**WHAT THE TASK REQUIRES**
Beneath this line are entries. Copy the range from the line with "Nie je dovolenka" to the line with "品的研发工作，拥有丰富的团队管理经验、过硬的", ends included, exactly; leave pictures out.

(AVAILABLE DATA begins)

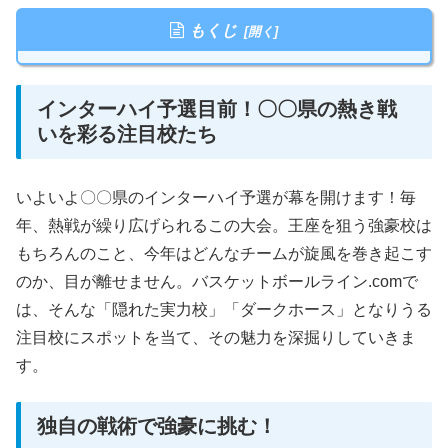
もくじ
インターハイ予選目前！〇〇県の熱き戦
いを彩る注目校たち
いよいよ〇〇県のインターハイ予選が幕を開けます！毎
年、熱戦が繰り広げられるこの大会。王座を狙う強豪校は
もちろんのこと、今年はどんなチームが旋風を巻き起こす
のか、目が離せません。バスケットボールライン.comで
は、そんな「隠れた実力校」「ダークホース」となりうる
注目校にスポットを当て、その魅力を深掘りしていきま
す。
独自の戦術で強豪に挑む！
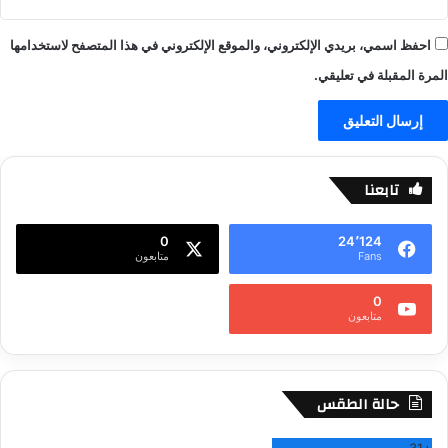
احفظ اسمي، بريدي الإلكتروني، والموقع الإلكتروني في هذا المتصفح لاستخدامها
المرة المقبلة في تعليقي.
تابعنا
0
24٬124
Fans
متابعون
0
متابعون
حالة الطقس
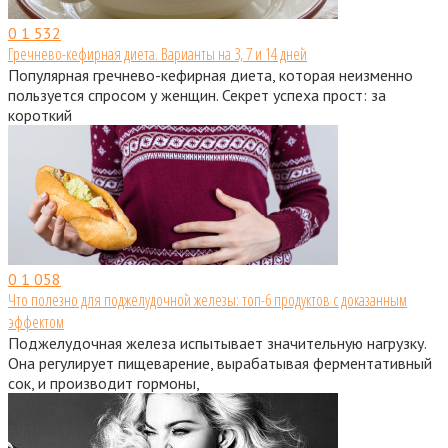
0
1 532
Гречнево-кефирная диета. Варианты на 3, 7 и 14 дней
Популярная гречнево-кефирная диета, которая неизменно
пользуется спросом у женщин. Секрет успеха прост: за
короткий
0
1 058
Что полезно для поджелудочной железы: топ-6 продуктов с доказанным
эффектом
Поджелудочная железа испытывает значительную нагрузку.
Она регулирует пищеварение, вырабатывая ферментативный
сок, и производит гормоны,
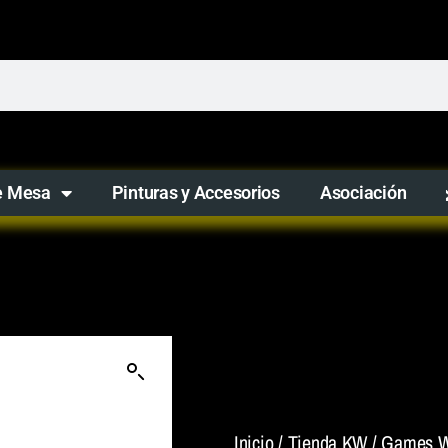
e Mesa
Pinturas y Accesorios
Asociación
Inicio
/
Tienda KW
/
Games W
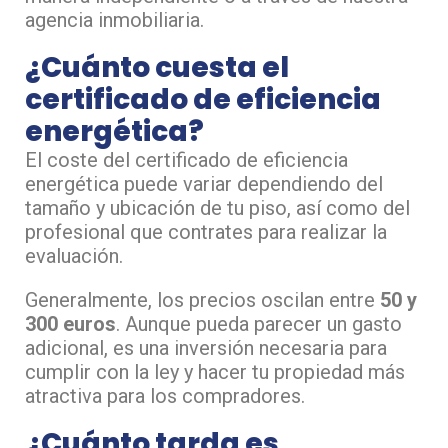
agencia inmobiliaria.
¿Cuánto cuesta el
certificado de eficiencia
energética?
El coste del certificado de eficiencia
energética puede variar dependiendo del
tamaño y ubicación de tu piso, así como del
profesional que contrates para realizar la
evaluación.
Generalmente, los precios oscilan entre
50 y
300 euros
. Aunque pueda parecer un gasto
adicional, es una inversión necesaria para
cumplir con la ley y hacer tu propiedad más
atractiva para los compradores.
¿Cuánto tarda es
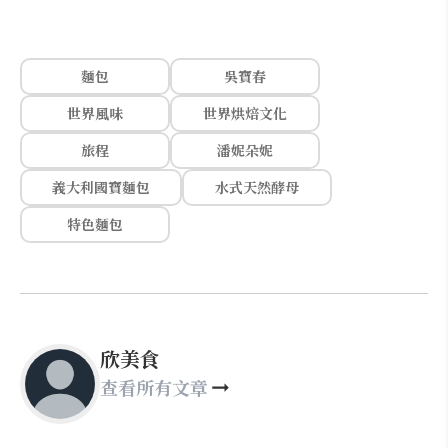
麵包
吳寶春
世界風味
世界烘焙文化
旅程
潘妮朵妮
義大利國寶麵包
水式天然酵母
特色麵包
欣美食
查看所有文章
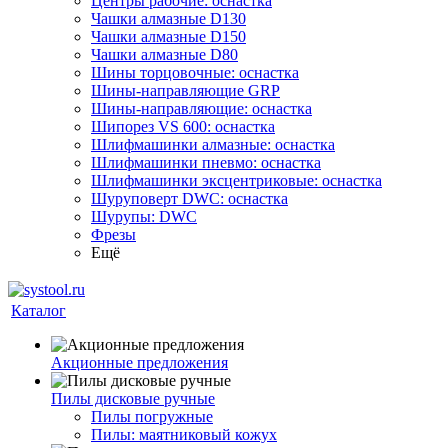
Центры рабочие: оснастка
Чашки алмазные D130
Чашки алмазные D150
Чашки алмазные D80
Шины торцовочные: оснастка
Шины-направляющие GRP
Шины-направляющие: оснастка
Шипорез VS 600: оснастка
Шлифмашинки алмазные: оснастка
Шлифмашинки пневмо: оснастка
Шлифмашинки эксцентриковые: оснастка
Шуруповерт DWC: оснастка
Шурупы: DWC
Фрезы
Ещё
Каталог
Акционные предложения
Пилы дисковые ручные
Пилы погружные
Пилы: маятниковый кожух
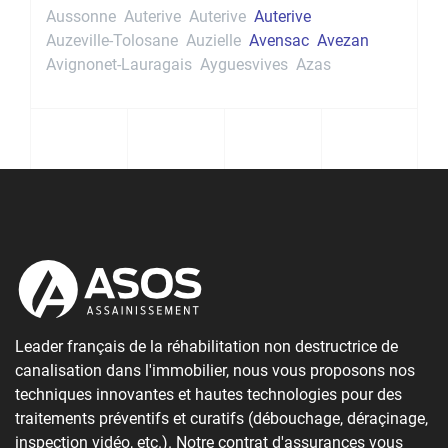
Aussonne
Auterive
Auterive
Auterive
Auzeville-Tolosane
Auzielle
Avensac
Avezan
Avignonet-Lauragais
Ayguesvives
Azas
Leader français de la réhabilitation non destructrice de
canalisation dans l'immobilier, nous vous proposons nos
techniques innovantes et hautes technologies pour des
traitements préventifs et curatifs (débouchage, déraçinage,
inspection vidéo, etc.). Notre contrat d'assurances vous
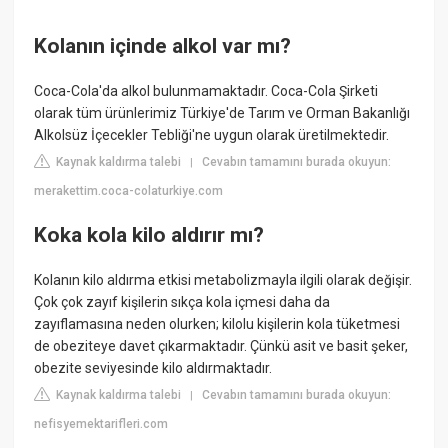
Kolanın içinde alkol var mı?
Coca-Cola'da alkol bulunmamaktadır. Coca-Cola Şirketi
olarak tüm ürünlerimiz Türkiye'de Tarım ve Orman Bakanlığı
Alkolsüz İçecekler Tebliği'ne uygun olarak üretilmektedir.
Kaynak kaldırma talebi
Cevabın tamamını burada okuyun:
|
merakettim.coca-colaturkiye.com
Koka kola kilo aldırır mı?
Kolanın kilo aldırma etkisi metabolizmayla ilgili olarak değişir.
Çok çok zayıf kişilerin sıkça kola içmesi daha da
zayıflamasına neden olurken; kilolu kişilerin kola tüketmesi
de obeziteye davet çıkarmaktadır. Çünkü asit ve basit şeker,
obezite seviyesinde kilo aldırmaktadır.
Kaynak kaldırma talebi
Cevabın tamamını burada okuyun:
|
nefisyemektarifleri.com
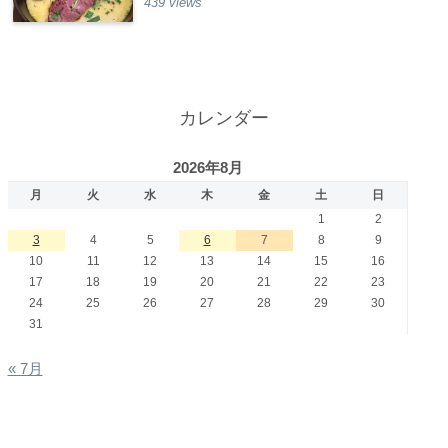
439 views
カレンダー
2026年8月
月
火
水
木
金
土
日
1
2
3
4
5
6
7
8
9
10
11
12
13
14
15
16
17
18
19
20
21
22
23
24
25
26
27
28
29
30
31
« 7月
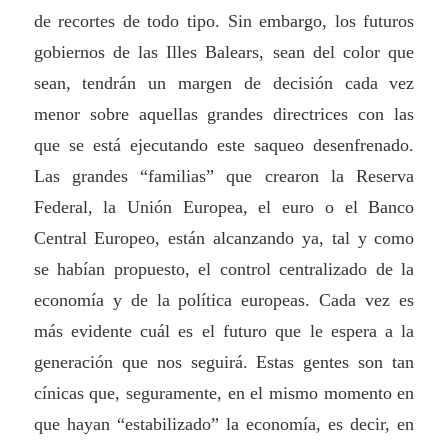
de recortes de todo tipo. Sin embargo, los futuros
gobiernos de las Illes Balears, sean del color que
sean, tendrán un margen de decisión cada vez
menor sobre aquellas grandes directrices con las
que se está ejecutando este saqueo desenfrenado.
Las grandes “familias” que crearon la Reserva
Federal, la Unión Europea, el euro o el Banco
Central Europeo, están alcanzando ya, tal y como
se habían propuesto, el control centralizado de la
economía y de la política europeas. Cada vez es
más evidente cuál es el futuro que le espera a la
generación que nos seguirá. Estas gentes son tan
cínicas que, seguramente, en el mismo momento en
que hayan “estabilizado” la economía, es decir, en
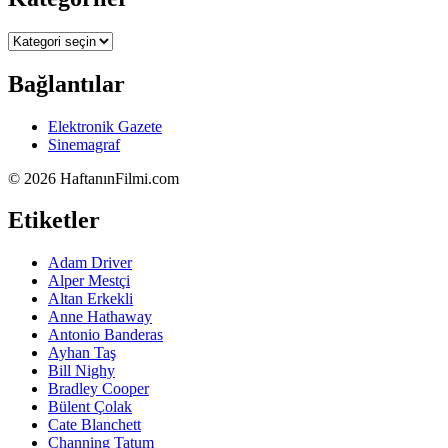
Kategoriler
Bağlantılar
Elektronik Gazete
Sinemagraf
©
2026 HaftanınFilmi.com
Etiketler
Adam Driver
Alper Mestçi
Altan Erkekli
Anne Hathaway
Antonio Banderas
Ayhan Taş
Bill Nighy
Bradley Cooper
Bülent Çolak
Cate Blanchett
Channing Tatum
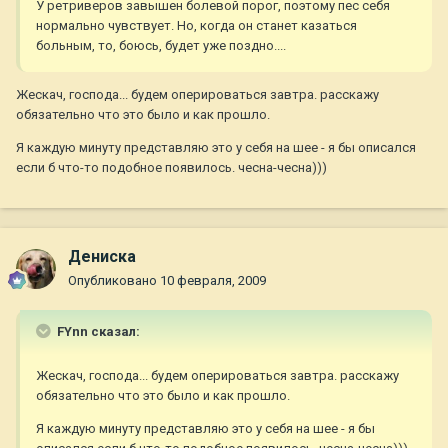
У ретриверов завышен болевой порог, поэтому пес себя
нормально чувствует. Но, когда он станет казаться
больным, то, боюсь, будет уже поздно....
Жескач, господа... будем оперироваться завтра. расскажу
обязательно что это было и как прошло.
Я каждую минуту представляю это у себя на шее - я бы описался
если б что-то подобное появилось. чесна-чесна)))
Дениска
Опубликовано
10 февраля, 2009
FYnn сказал:
Жескач, господа... будем оперироваться завтра. расскажу
обязательно что это было и как прошло.
Я каждую минуту представляю это у себя на шее - я бы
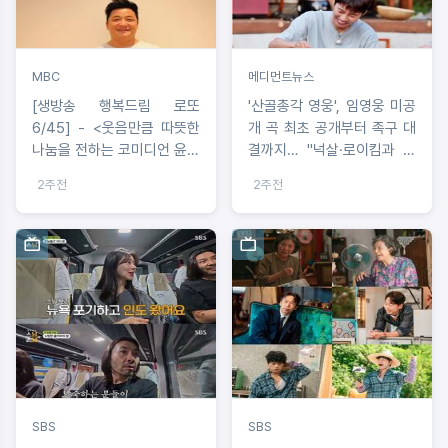
MBC
메디먼트뉴스
[생방송 행복드림 로또
'산골총각 영웅', 임영웅 미공
6/45] - <웃음만큼 따뜻한
개 곡 최초 공개부터 족구 대
나눔을 전하는 코미디언 윤정
결까지… "넉살·로이킴과 리
수 ‘생방송 행복드림 로또
스닝 파티, 웃음 폭발 산골 라
2주전
2주전
6/45’ 황금손 출연>
이프"
SBS
SBS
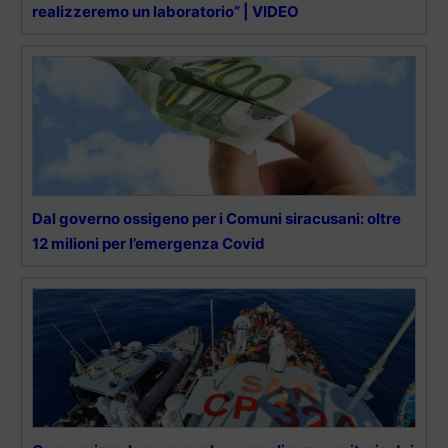
realizzeremo un laboratorio” | VIDEO
Dal governo ossigeno per i Comuni siracusani: oltre
12 milioni per l’emergenza Covid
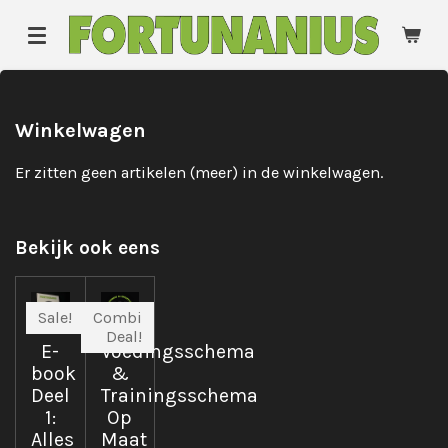
Ga
direct
naar
de
hoofdinhoud
Winkelwagen
Er zitten geen artikelen (meer) in de winkelwagen.
Bekijk ook eens
Sale!
Combi
Deal!
E-
Voedingsschema
book
&
Deel
Trainingsschema
1:
Op
Alles
Maat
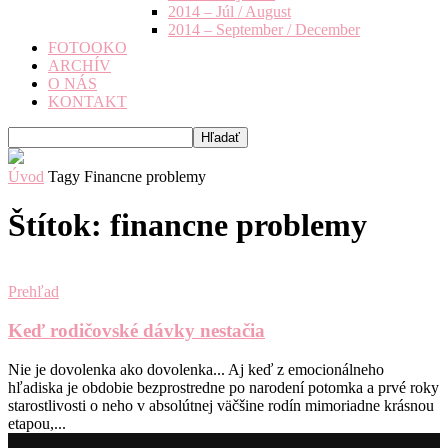
2014 – Júl / August
2014 – September / December
FOTOOKO
ARCHÍV
O NÁS
KONTAKT
Úvod
Tagy
Financne problemy
Štítok: financne problemy
Prehľad
Keď rodičovské dávky nestačia
Nie je dovolenka ako dovolenka... Aj keď z emocionálneho
hľadiska je obdobie bezprostredne po narodení potomka a prvé roky
starostlivosti o neho v absolútnej väčšine rodín mimoriadne krásnou
etapou,...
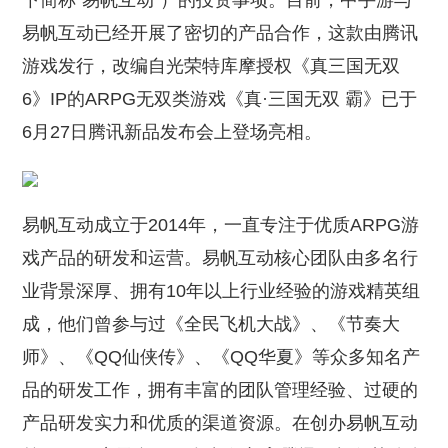
下简称“易帆互动”）的投资事项。目前，中手游与
易帆互动已经开展了密切的产品合作，这款由腾讯
游戏发行，改编自光荣特库摩授权《真三国无双
6》IP的ARPG无双类游戏《真·三国无双 霸》已于
6月27日腾讯新品发布会上登场亮相。
易帆互动成立于2014年，一直专注于优质ARPG游
戏产品的研发和运营。易帆互动核心团队由多名行
业背景深厚、拥有10年以上行业经验的游戏精英组
成，他们曾参与过《全民飞机大战》、《节奏大
师》、《QQ仙侠传》、《QQ华夏》等众多知名产
品的研发工作，拥有丰富的团队管理经验、过硬的
产品研发实力和优质的渠道资源。在创办易帆互动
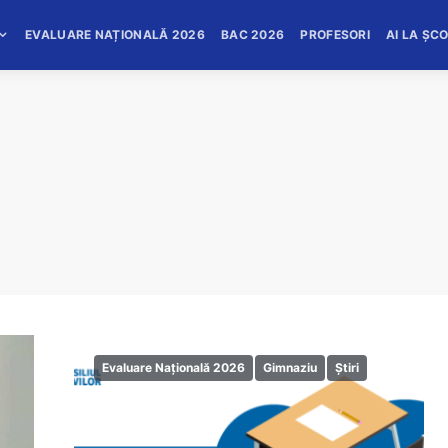
EVALUARE NAȚIONALĂ 2026
BAC 2026
PROFESORI
AI LA ȘC
Evaluare Națională 2026
Gimnaziu
Știri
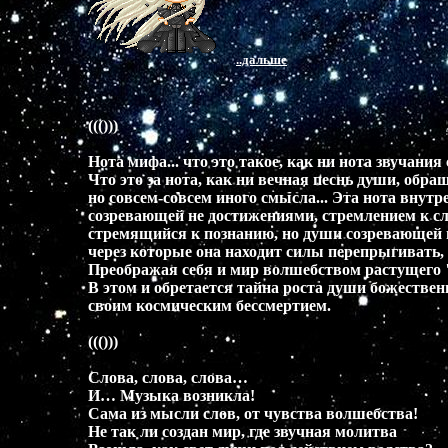
Твори миры в созвучии с Собой!

..дальше
Искрятся  бриллианты слов в купели,

Позволь им расплескаться в небесах!

Да сохранят Иисус их и Аллах,

((()))

Спиралью Млечной  вскружат  мир метели!

Нота мифа... что это такое, как ни нота звучания с
Что это за нота, как ни вечная песнь души, обращ
Смотри вперед, ведь ярче солнца взгляд,

но совсем-совсем иного смысла... Эта нота внутр
И сказки воцарятся  здесь на троне,

созревающей не достижениями, стремлением к слав
Ты правь смелее в золоте  Закона,

стремящийся к познанию, но души созревающей по
Когда с тобою Боги говорят.

через которые она находит силы перепрыгивать, 
Преображая себя и мир волшебством растущего "м
В этом и обретается тайна роста души божественн
своим космическим бессмертием. 

И если  замолчат Они, узнай

Того, Кто все звучания творит

((()))

В мирах, и в ком  Единства Суть - Магнит.

Ликуй, сей Миг и есть желанный рай!

Слова, слова, слова…  

И… Музыка возникла!

Сама из мысли слов, от чувства волшебства!

Не так ли создан мир, где звучная молитва

На клинописных табличках, сохранившихся со в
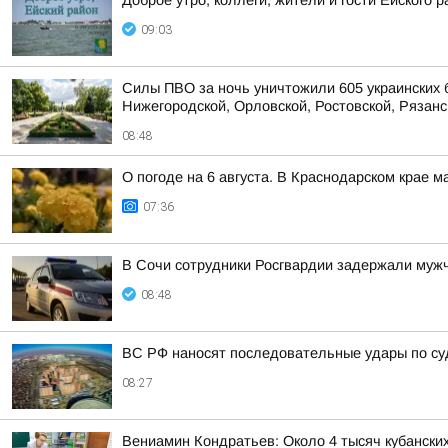
Доброе утро, коллеги, жители и гости Ейского р
09:03
Силы ПВО за ночь уничтожили 605 украинских 
Нижегородской, Орловской, Ростовской, Рязанс
08:48
О погоде на 6 августа. В Краснодарском крае 
07:36
В Сочи сотрудники Росгвардии задержали мужч
08:48
ВС РФ наносят последовательные удары по су
08:27
Вениамин Кондратьев: Около 4 тысяч кубанских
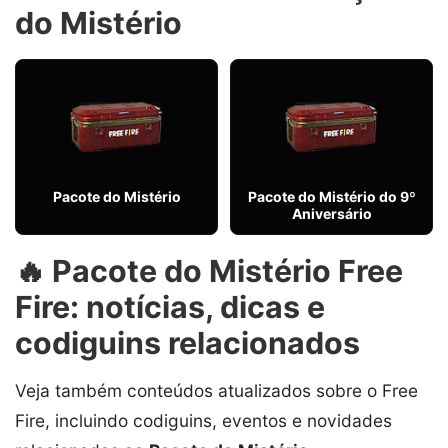
do Mistério
Pacote do Mistério
Pacote do Mistério do 9º
Aniversário
🔥 Pacote do Mistério Free
Fire: notícias, dicas e
codiguins relacionados
Veja também conteúdos atualizados sobre o Free
Fire, incluindo codiguins, eventos e novidades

(AVAILABLE DATA ends)

**TASK SOLUTION**
Nie je dovolenka ako dovolenka... Aj keď z emocionálneho
hľadiska je obdobie bezprostredne po narodení potomka a prvé roky
starostlivosti o neho v absolútnej väčšine rodín mimoriadne krásnou
etapou,...
下简称“易帆互动”）的投资事项。目前，中手游与
易帆互动已经开展了密切的产品合作，这款由腾讯
游戏发行，改编自光荣特库摩授权《真三国无双
6》IP的ARPG无双类游戏《真·三国无双 霸》已于
6月27日腾讯新品发布会上登场亮相。
易帆互动成立于2014年，一直专注于优质ARPG游
戏产品的研发和运营。易帆互动核心团队由多名行
业背景深厚、拥有10年以上行业经验的游戏精英组
成，他们曾参与过《全民飞机大战》、《节奏大
师》、《QQ仙侠传》、《QQ华夏》等众多知名产
品的研发工作，拥有丰富的团队管理经验、过硬的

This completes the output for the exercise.